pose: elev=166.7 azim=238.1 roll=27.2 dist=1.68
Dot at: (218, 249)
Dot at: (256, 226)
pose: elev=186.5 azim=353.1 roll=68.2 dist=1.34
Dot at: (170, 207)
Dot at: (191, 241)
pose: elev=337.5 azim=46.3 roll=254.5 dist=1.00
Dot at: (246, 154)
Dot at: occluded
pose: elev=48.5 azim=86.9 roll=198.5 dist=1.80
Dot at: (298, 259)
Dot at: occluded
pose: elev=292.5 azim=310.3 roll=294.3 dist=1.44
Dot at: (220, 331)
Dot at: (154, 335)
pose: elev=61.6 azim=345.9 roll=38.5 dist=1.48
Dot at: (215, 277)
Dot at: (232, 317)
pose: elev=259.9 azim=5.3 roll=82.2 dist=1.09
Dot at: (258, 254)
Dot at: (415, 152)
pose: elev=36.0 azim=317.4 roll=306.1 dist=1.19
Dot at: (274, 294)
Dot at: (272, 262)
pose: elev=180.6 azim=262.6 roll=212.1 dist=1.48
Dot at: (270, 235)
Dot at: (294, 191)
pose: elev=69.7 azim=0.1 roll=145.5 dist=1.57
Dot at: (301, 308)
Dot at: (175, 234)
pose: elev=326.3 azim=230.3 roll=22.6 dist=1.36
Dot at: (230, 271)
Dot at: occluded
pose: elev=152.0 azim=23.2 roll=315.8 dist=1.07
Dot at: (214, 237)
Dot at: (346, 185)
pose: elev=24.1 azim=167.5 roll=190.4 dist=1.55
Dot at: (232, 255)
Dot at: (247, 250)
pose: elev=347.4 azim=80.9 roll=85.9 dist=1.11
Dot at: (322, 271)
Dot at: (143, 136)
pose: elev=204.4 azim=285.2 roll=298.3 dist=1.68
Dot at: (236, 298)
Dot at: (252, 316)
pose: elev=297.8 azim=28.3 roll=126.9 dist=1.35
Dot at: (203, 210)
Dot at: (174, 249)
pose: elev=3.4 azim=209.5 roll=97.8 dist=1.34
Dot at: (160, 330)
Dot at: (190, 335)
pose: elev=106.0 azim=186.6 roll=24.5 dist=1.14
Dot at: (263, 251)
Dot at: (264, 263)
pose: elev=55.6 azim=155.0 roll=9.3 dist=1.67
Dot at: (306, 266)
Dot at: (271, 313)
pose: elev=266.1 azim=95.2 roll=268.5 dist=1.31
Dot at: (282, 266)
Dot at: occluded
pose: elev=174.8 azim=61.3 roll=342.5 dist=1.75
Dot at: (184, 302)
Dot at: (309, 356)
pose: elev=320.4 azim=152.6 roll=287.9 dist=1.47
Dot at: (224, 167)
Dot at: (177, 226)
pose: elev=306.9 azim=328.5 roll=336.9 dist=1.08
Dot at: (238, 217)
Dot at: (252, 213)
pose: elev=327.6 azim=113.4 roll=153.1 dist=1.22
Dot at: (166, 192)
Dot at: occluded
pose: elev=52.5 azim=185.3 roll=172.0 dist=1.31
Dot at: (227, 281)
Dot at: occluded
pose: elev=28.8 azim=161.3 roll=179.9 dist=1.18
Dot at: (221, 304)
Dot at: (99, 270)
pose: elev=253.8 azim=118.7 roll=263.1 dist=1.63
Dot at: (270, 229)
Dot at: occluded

────

Job: Please format the listing above as a numbered list, starting at its first line and stopping after the line that contains "Dot at: (143, 136)". Leave out any blank lines.

Response:
1. pose: elev=166.7 azim=238.1 roll=27.2 dist=1.68
2. Dot at: (218, 249)
3. Dot at: (256, 226)
4. pose: elev=186.5 azim=353.1 roll=68.2 dist=1.34
5. Dot at: (170, 207)
6. Dot at: (191, 241)
7. pose: elev=337.5 azim=46.3 roll=254.5 dist=1.00
8. Dot at: (246, 154)
9. Dot at: occluded
10. pose: elev=48.5 azim=86.9 roll=198.5 dist=1.80
11. Dot at: (298, 259)
12. Dot at: occluded
13. pose: elev=292.5 azim=310.3 roll=294.3 dist=1.44
14. Dot at: (220, 331)
15. Dot at: (154, 335)
16. pose: elev=61.6 azim=345.9 roll=38.5 dist=1.48
17. Dot at: (215, 277)
18. Dot at: (232, 317)
19. pose: elev=259.9 azim=5.3 roll=82.2 dist=1.09
20. Dot at: (258, 254)
21. Dot at: (415, 152)
22. pose: elev=36.0 azim=317.4 roll=306.1 dist=1.19
23. Dot at: (274, 294)
24. Dot at: (272, 262)
25. pose: elev=180.6 azim=262.6 roll=212.1 dist=1.48
26. Dot at: (270, 235)
27. Dot at: (294, 191)
28. pose: elev=69.7 azim=0.1 roll=145.5 dist=1.57
29. Dot at: (301, 308)
30. Dot at: (175, 234)
31. pose: elev=326.3 azim=230.3 roll=22.6 dist=1.36
32. Dot at: (230, 271)
33. Dot at: occluded
34. pose: elev=152.0 azim=23.2 roll=315.8 dist=1.07
35. Dot at: (214, 237)
36. Dot at: (346, 185)
37. pose: elev=24.1 azim=167.5 roll=190.4 dist=1.55
38. Dot at: (232, 255)
39. Dot at: (247, 250)
40. pose: elev=347.4 azim=80.9 roll=85.9 dist=1.11
41. Dot at: (322, 271)
42. Dot at: (143, 136)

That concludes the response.